Le samedi matin, il entrait dans le bar enfumé. Il était très élégant, avec son manteau bleu nuit bien coupé et son chapeau à la Bogart. Monsieur Talon n’était plus tout jeune mais il avait un beau visage de vieux monsieur, un regard très doux. Il ne marchait pas très vite en s’aidant d’une canne en bois qui faisait des « toc » sur le carrelage.
Tout le monde le connaissait au bistrot. Il ne venait que ce jour là. On le voyait émerger au bout de la rue, passer devant la gare, traverser le petit passage à niveau, doucement, pour ne pas trébucher sur les rails. En arrivant, il soulevait son chapeau en saluant à la cantonnade d’un « bonjour messieurs » de sa voix frêle.
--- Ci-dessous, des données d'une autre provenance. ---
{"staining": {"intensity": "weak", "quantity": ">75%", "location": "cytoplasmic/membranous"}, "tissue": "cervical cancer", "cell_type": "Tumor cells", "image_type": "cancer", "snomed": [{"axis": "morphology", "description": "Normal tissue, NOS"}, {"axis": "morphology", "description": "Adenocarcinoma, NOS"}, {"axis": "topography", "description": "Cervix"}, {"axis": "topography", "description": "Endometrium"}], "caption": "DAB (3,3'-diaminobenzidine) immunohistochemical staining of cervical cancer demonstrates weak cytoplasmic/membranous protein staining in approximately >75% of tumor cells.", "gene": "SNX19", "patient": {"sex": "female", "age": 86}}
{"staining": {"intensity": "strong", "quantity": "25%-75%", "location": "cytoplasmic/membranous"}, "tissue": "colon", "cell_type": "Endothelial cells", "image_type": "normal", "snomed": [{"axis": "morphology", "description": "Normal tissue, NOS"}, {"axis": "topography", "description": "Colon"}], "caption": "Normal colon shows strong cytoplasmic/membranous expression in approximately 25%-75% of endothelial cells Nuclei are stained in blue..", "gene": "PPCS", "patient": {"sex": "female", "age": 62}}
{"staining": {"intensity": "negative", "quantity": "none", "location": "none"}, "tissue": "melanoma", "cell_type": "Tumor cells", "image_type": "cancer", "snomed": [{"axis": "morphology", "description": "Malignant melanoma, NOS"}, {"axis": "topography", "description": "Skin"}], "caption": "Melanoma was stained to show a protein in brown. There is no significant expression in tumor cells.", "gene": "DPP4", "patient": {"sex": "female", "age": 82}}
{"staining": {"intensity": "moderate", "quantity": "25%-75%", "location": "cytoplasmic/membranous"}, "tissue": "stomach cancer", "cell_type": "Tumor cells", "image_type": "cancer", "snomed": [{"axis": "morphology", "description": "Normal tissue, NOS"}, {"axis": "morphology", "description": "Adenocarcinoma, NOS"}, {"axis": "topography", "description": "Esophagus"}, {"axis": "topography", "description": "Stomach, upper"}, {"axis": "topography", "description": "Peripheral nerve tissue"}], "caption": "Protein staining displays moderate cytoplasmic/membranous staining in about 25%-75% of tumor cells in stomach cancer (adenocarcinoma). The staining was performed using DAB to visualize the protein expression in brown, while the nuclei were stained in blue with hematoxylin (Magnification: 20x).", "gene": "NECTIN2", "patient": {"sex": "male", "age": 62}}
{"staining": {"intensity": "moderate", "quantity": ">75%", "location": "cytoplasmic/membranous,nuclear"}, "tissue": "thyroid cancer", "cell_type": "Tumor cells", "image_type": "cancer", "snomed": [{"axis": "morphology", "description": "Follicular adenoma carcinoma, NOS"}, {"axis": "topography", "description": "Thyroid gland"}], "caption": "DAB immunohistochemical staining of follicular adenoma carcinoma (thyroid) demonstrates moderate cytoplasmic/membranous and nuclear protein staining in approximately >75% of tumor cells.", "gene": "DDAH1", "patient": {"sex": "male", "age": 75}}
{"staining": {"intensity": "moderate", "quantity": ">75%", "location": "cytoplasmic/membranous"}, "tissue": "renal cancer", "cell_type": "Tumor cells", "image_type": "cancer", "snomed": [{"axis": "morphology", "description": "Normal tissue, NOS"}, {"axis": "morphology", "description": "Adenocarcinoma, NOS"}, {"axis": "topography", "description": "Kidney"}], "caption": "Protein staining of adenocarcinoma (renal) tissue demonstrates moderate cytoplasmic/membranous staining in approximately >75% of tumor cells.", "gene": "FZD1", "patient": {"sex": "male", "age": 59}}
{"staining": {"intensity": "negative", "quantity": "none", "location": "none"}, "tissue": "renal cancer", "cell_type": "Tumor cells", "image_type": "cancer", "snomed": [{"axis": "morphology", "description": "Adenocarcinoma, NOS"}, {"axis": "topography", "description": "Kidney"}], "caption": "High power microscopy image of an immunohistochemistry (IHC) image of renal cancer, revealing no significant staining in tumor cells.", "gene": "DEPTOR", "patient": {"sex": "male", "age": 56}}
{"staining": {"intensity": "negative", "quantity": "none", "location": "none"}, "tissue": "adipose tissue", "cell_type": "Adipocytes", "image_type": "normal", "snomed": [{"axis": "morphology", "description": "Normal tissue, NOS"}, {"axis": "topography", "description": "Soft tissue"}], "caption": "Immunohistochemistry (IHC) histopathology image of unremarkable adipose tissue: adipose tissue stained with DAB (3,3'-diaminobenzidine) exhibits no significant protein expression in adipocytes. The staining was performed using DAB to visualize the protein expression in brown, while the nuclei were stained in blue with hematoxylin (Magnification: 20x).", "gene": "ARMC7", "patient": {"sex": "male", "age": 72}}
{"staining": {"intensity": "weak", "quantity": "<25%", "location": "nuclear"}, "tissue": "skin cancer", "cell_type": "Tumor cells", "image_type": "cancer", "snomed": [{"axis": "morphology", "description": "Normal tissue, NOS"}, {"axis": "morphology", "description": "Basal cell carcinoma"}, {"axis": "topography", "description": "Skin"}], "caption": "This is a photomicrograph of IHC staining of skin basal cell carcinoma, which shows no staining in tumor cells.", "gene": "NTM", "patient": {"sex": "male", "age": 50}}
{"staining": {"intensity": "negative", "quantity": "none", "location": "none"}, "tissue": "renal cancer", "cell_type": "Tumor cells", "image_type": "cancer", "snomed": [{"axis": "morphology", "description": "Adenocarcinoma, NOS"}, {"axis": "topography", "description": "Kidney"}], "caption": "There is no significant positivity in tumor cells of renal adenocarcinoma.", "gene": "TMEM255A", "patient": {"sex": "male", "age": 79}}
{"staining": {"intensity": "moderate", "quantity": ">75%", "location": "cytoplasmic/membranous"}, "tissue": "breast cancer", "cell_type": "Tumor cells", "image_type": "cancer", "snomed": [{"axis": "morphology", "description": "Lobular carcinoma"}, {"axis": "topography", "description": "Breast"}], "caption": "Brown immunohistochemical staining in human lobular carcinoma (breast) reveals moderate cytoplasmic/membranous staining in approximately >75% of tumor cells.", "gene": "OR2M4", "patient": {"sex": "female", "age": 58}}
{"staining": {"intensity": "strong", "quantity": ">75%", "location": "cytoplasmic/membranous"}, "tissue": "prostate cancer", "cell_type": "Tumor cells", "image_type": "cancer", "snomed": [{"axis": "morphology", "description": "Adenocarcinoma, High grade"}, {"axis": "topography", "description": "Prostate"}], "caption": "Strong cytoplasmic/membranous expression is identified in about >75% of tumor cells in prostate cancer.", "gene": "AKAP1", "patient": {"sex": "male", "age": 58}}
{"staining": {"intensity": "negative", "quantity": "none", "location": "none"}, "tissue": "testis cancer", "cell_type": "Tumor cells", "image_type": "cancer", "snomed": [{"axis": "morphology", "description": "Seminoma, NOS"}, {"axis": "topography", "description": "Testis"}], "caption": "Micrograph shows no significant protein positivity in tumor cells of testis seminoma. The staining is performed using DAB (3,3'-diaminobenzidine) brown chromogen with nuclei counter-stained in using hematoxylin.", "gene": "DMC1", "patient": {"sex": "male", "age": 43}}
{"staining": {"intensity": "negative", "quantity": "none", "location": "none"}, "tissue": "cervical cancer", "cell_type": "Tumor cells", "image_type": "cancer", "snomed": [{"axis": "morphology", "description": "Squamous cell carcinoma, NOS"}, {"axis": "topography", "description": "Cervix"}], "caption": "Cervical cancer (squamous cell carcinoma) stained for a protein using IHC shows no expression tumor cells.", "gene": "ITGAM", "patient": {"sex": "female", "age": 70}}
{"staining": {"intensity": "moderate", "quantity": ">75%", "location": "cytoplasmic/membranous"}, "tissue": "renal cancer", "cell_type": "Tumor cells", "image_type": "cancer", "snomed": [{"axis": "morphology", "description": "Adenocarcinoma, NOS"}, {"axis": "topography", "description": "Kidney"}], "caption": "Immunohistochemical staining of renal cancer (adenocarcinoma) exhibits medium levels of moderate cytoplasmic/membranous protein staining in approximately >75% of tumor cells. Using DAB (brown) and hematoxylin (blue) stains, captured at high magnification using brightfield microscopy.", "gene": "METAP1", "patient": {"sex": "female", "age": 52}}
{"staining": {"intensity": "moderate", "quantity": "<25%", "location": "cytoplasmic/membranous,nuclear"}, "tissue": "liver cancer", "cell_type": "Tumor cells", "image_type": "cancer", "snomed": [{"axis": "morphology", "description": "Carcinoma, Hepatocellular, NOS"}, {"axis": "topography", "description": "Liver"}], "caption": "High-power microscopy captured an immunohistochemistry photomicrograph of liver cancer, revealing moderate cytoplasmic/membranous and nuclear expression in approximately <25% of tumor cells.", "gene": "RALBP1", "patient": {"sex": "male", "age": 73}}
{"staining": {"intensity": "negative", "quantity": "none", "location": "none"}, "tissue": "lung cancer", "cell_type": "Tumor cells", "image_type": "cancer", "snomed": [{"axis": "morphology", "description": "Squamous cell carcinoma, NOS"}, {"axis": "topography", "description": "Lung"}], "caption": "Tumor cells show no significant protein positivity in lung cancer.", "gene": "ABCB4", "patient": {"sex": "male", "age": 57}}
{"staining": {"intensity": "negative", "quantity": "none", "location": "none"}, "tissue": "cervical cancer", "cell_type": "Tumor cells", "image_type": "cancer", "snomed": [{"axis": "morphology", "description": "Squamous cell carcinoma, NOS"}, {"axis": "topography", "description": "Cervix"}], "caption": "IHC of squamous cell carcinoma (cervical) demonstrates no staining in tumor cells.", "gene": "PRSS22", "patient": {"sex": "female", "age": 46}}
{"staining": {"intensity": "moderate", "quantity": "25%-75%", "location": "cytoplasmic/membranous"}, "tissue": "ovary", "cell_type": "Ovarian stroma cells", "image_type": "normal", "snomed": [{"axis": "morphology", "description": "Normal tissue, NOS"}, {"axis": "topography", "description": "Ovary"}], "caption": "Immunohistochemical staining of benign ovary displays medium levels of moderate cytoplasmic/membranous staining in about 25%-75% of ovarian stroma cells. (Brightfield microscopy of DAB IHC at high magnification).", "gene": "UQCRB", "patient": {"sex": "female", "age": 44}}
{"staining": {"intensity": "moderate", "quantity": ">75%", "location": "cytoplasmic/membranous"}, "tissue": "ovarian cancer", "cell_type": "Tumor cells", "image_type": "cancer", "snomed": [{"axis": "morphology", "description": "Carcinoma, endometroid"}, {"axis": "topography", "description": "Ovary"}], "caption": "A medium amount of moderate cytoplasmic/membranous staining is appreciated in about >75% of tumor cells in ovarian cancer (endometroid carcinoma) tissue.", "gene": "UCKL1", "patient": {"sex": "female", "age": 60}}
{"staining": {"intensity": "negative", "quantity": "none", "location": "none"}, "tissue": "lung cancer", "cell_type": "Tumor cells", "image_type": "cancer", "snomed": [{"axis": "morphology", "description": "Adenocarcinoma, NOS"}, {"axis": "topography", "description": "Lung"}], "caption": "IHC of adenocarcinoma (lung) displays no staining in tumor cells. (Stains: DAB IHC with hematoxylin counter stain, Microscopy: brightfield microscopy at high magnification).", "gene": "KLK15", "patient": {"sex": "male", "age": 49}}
Quelques uns lui répondaient, d’autres continuaient leur partie de belote ou le trouillotage de leurs tickets de tiercé. Monsieur Talon allait s’asseoir à sa table, toujours la même. Le patron lui apportait un crème, qu’il dégustait à petites gorgées. En même temps, il sortait un grand livre bleu d’ un sac en plastique et commençait à en tourner les pages avec attention. Parfois, il s’essuyait les yeux avant de regarder encore les photos noir et blanc disposées avec soin. Il en soulignait certaines avec le doigt.
Lorsqu’il avait un voisin ou une voisine, Monsieur Talon lui montrait parfois son album.
– Regardez, là, c’était à La Rochelle.
L’autre jetait un oeil distrait avec un sourire poli
– Ah oui, c’est ça, c’est la Rochelle…
Puis Monsieur Talon se tournait vers ceux qui étaient accoudés au comptoir:
– Là, nous étions au camping de la Foux…
Le brouhaha couvrait ses mots. Après avoir bu son café, il rangeait son album, doucement, avec précaution. Puis il repartait, son chapeau sur les oreilles, en faisant attention de ne pas trébucher sur les rails du passage à niveau.
Madame Talon l’a quitté, c’était en été. Cet après midi, comme tous les samedis, il lui apportera des fleurs.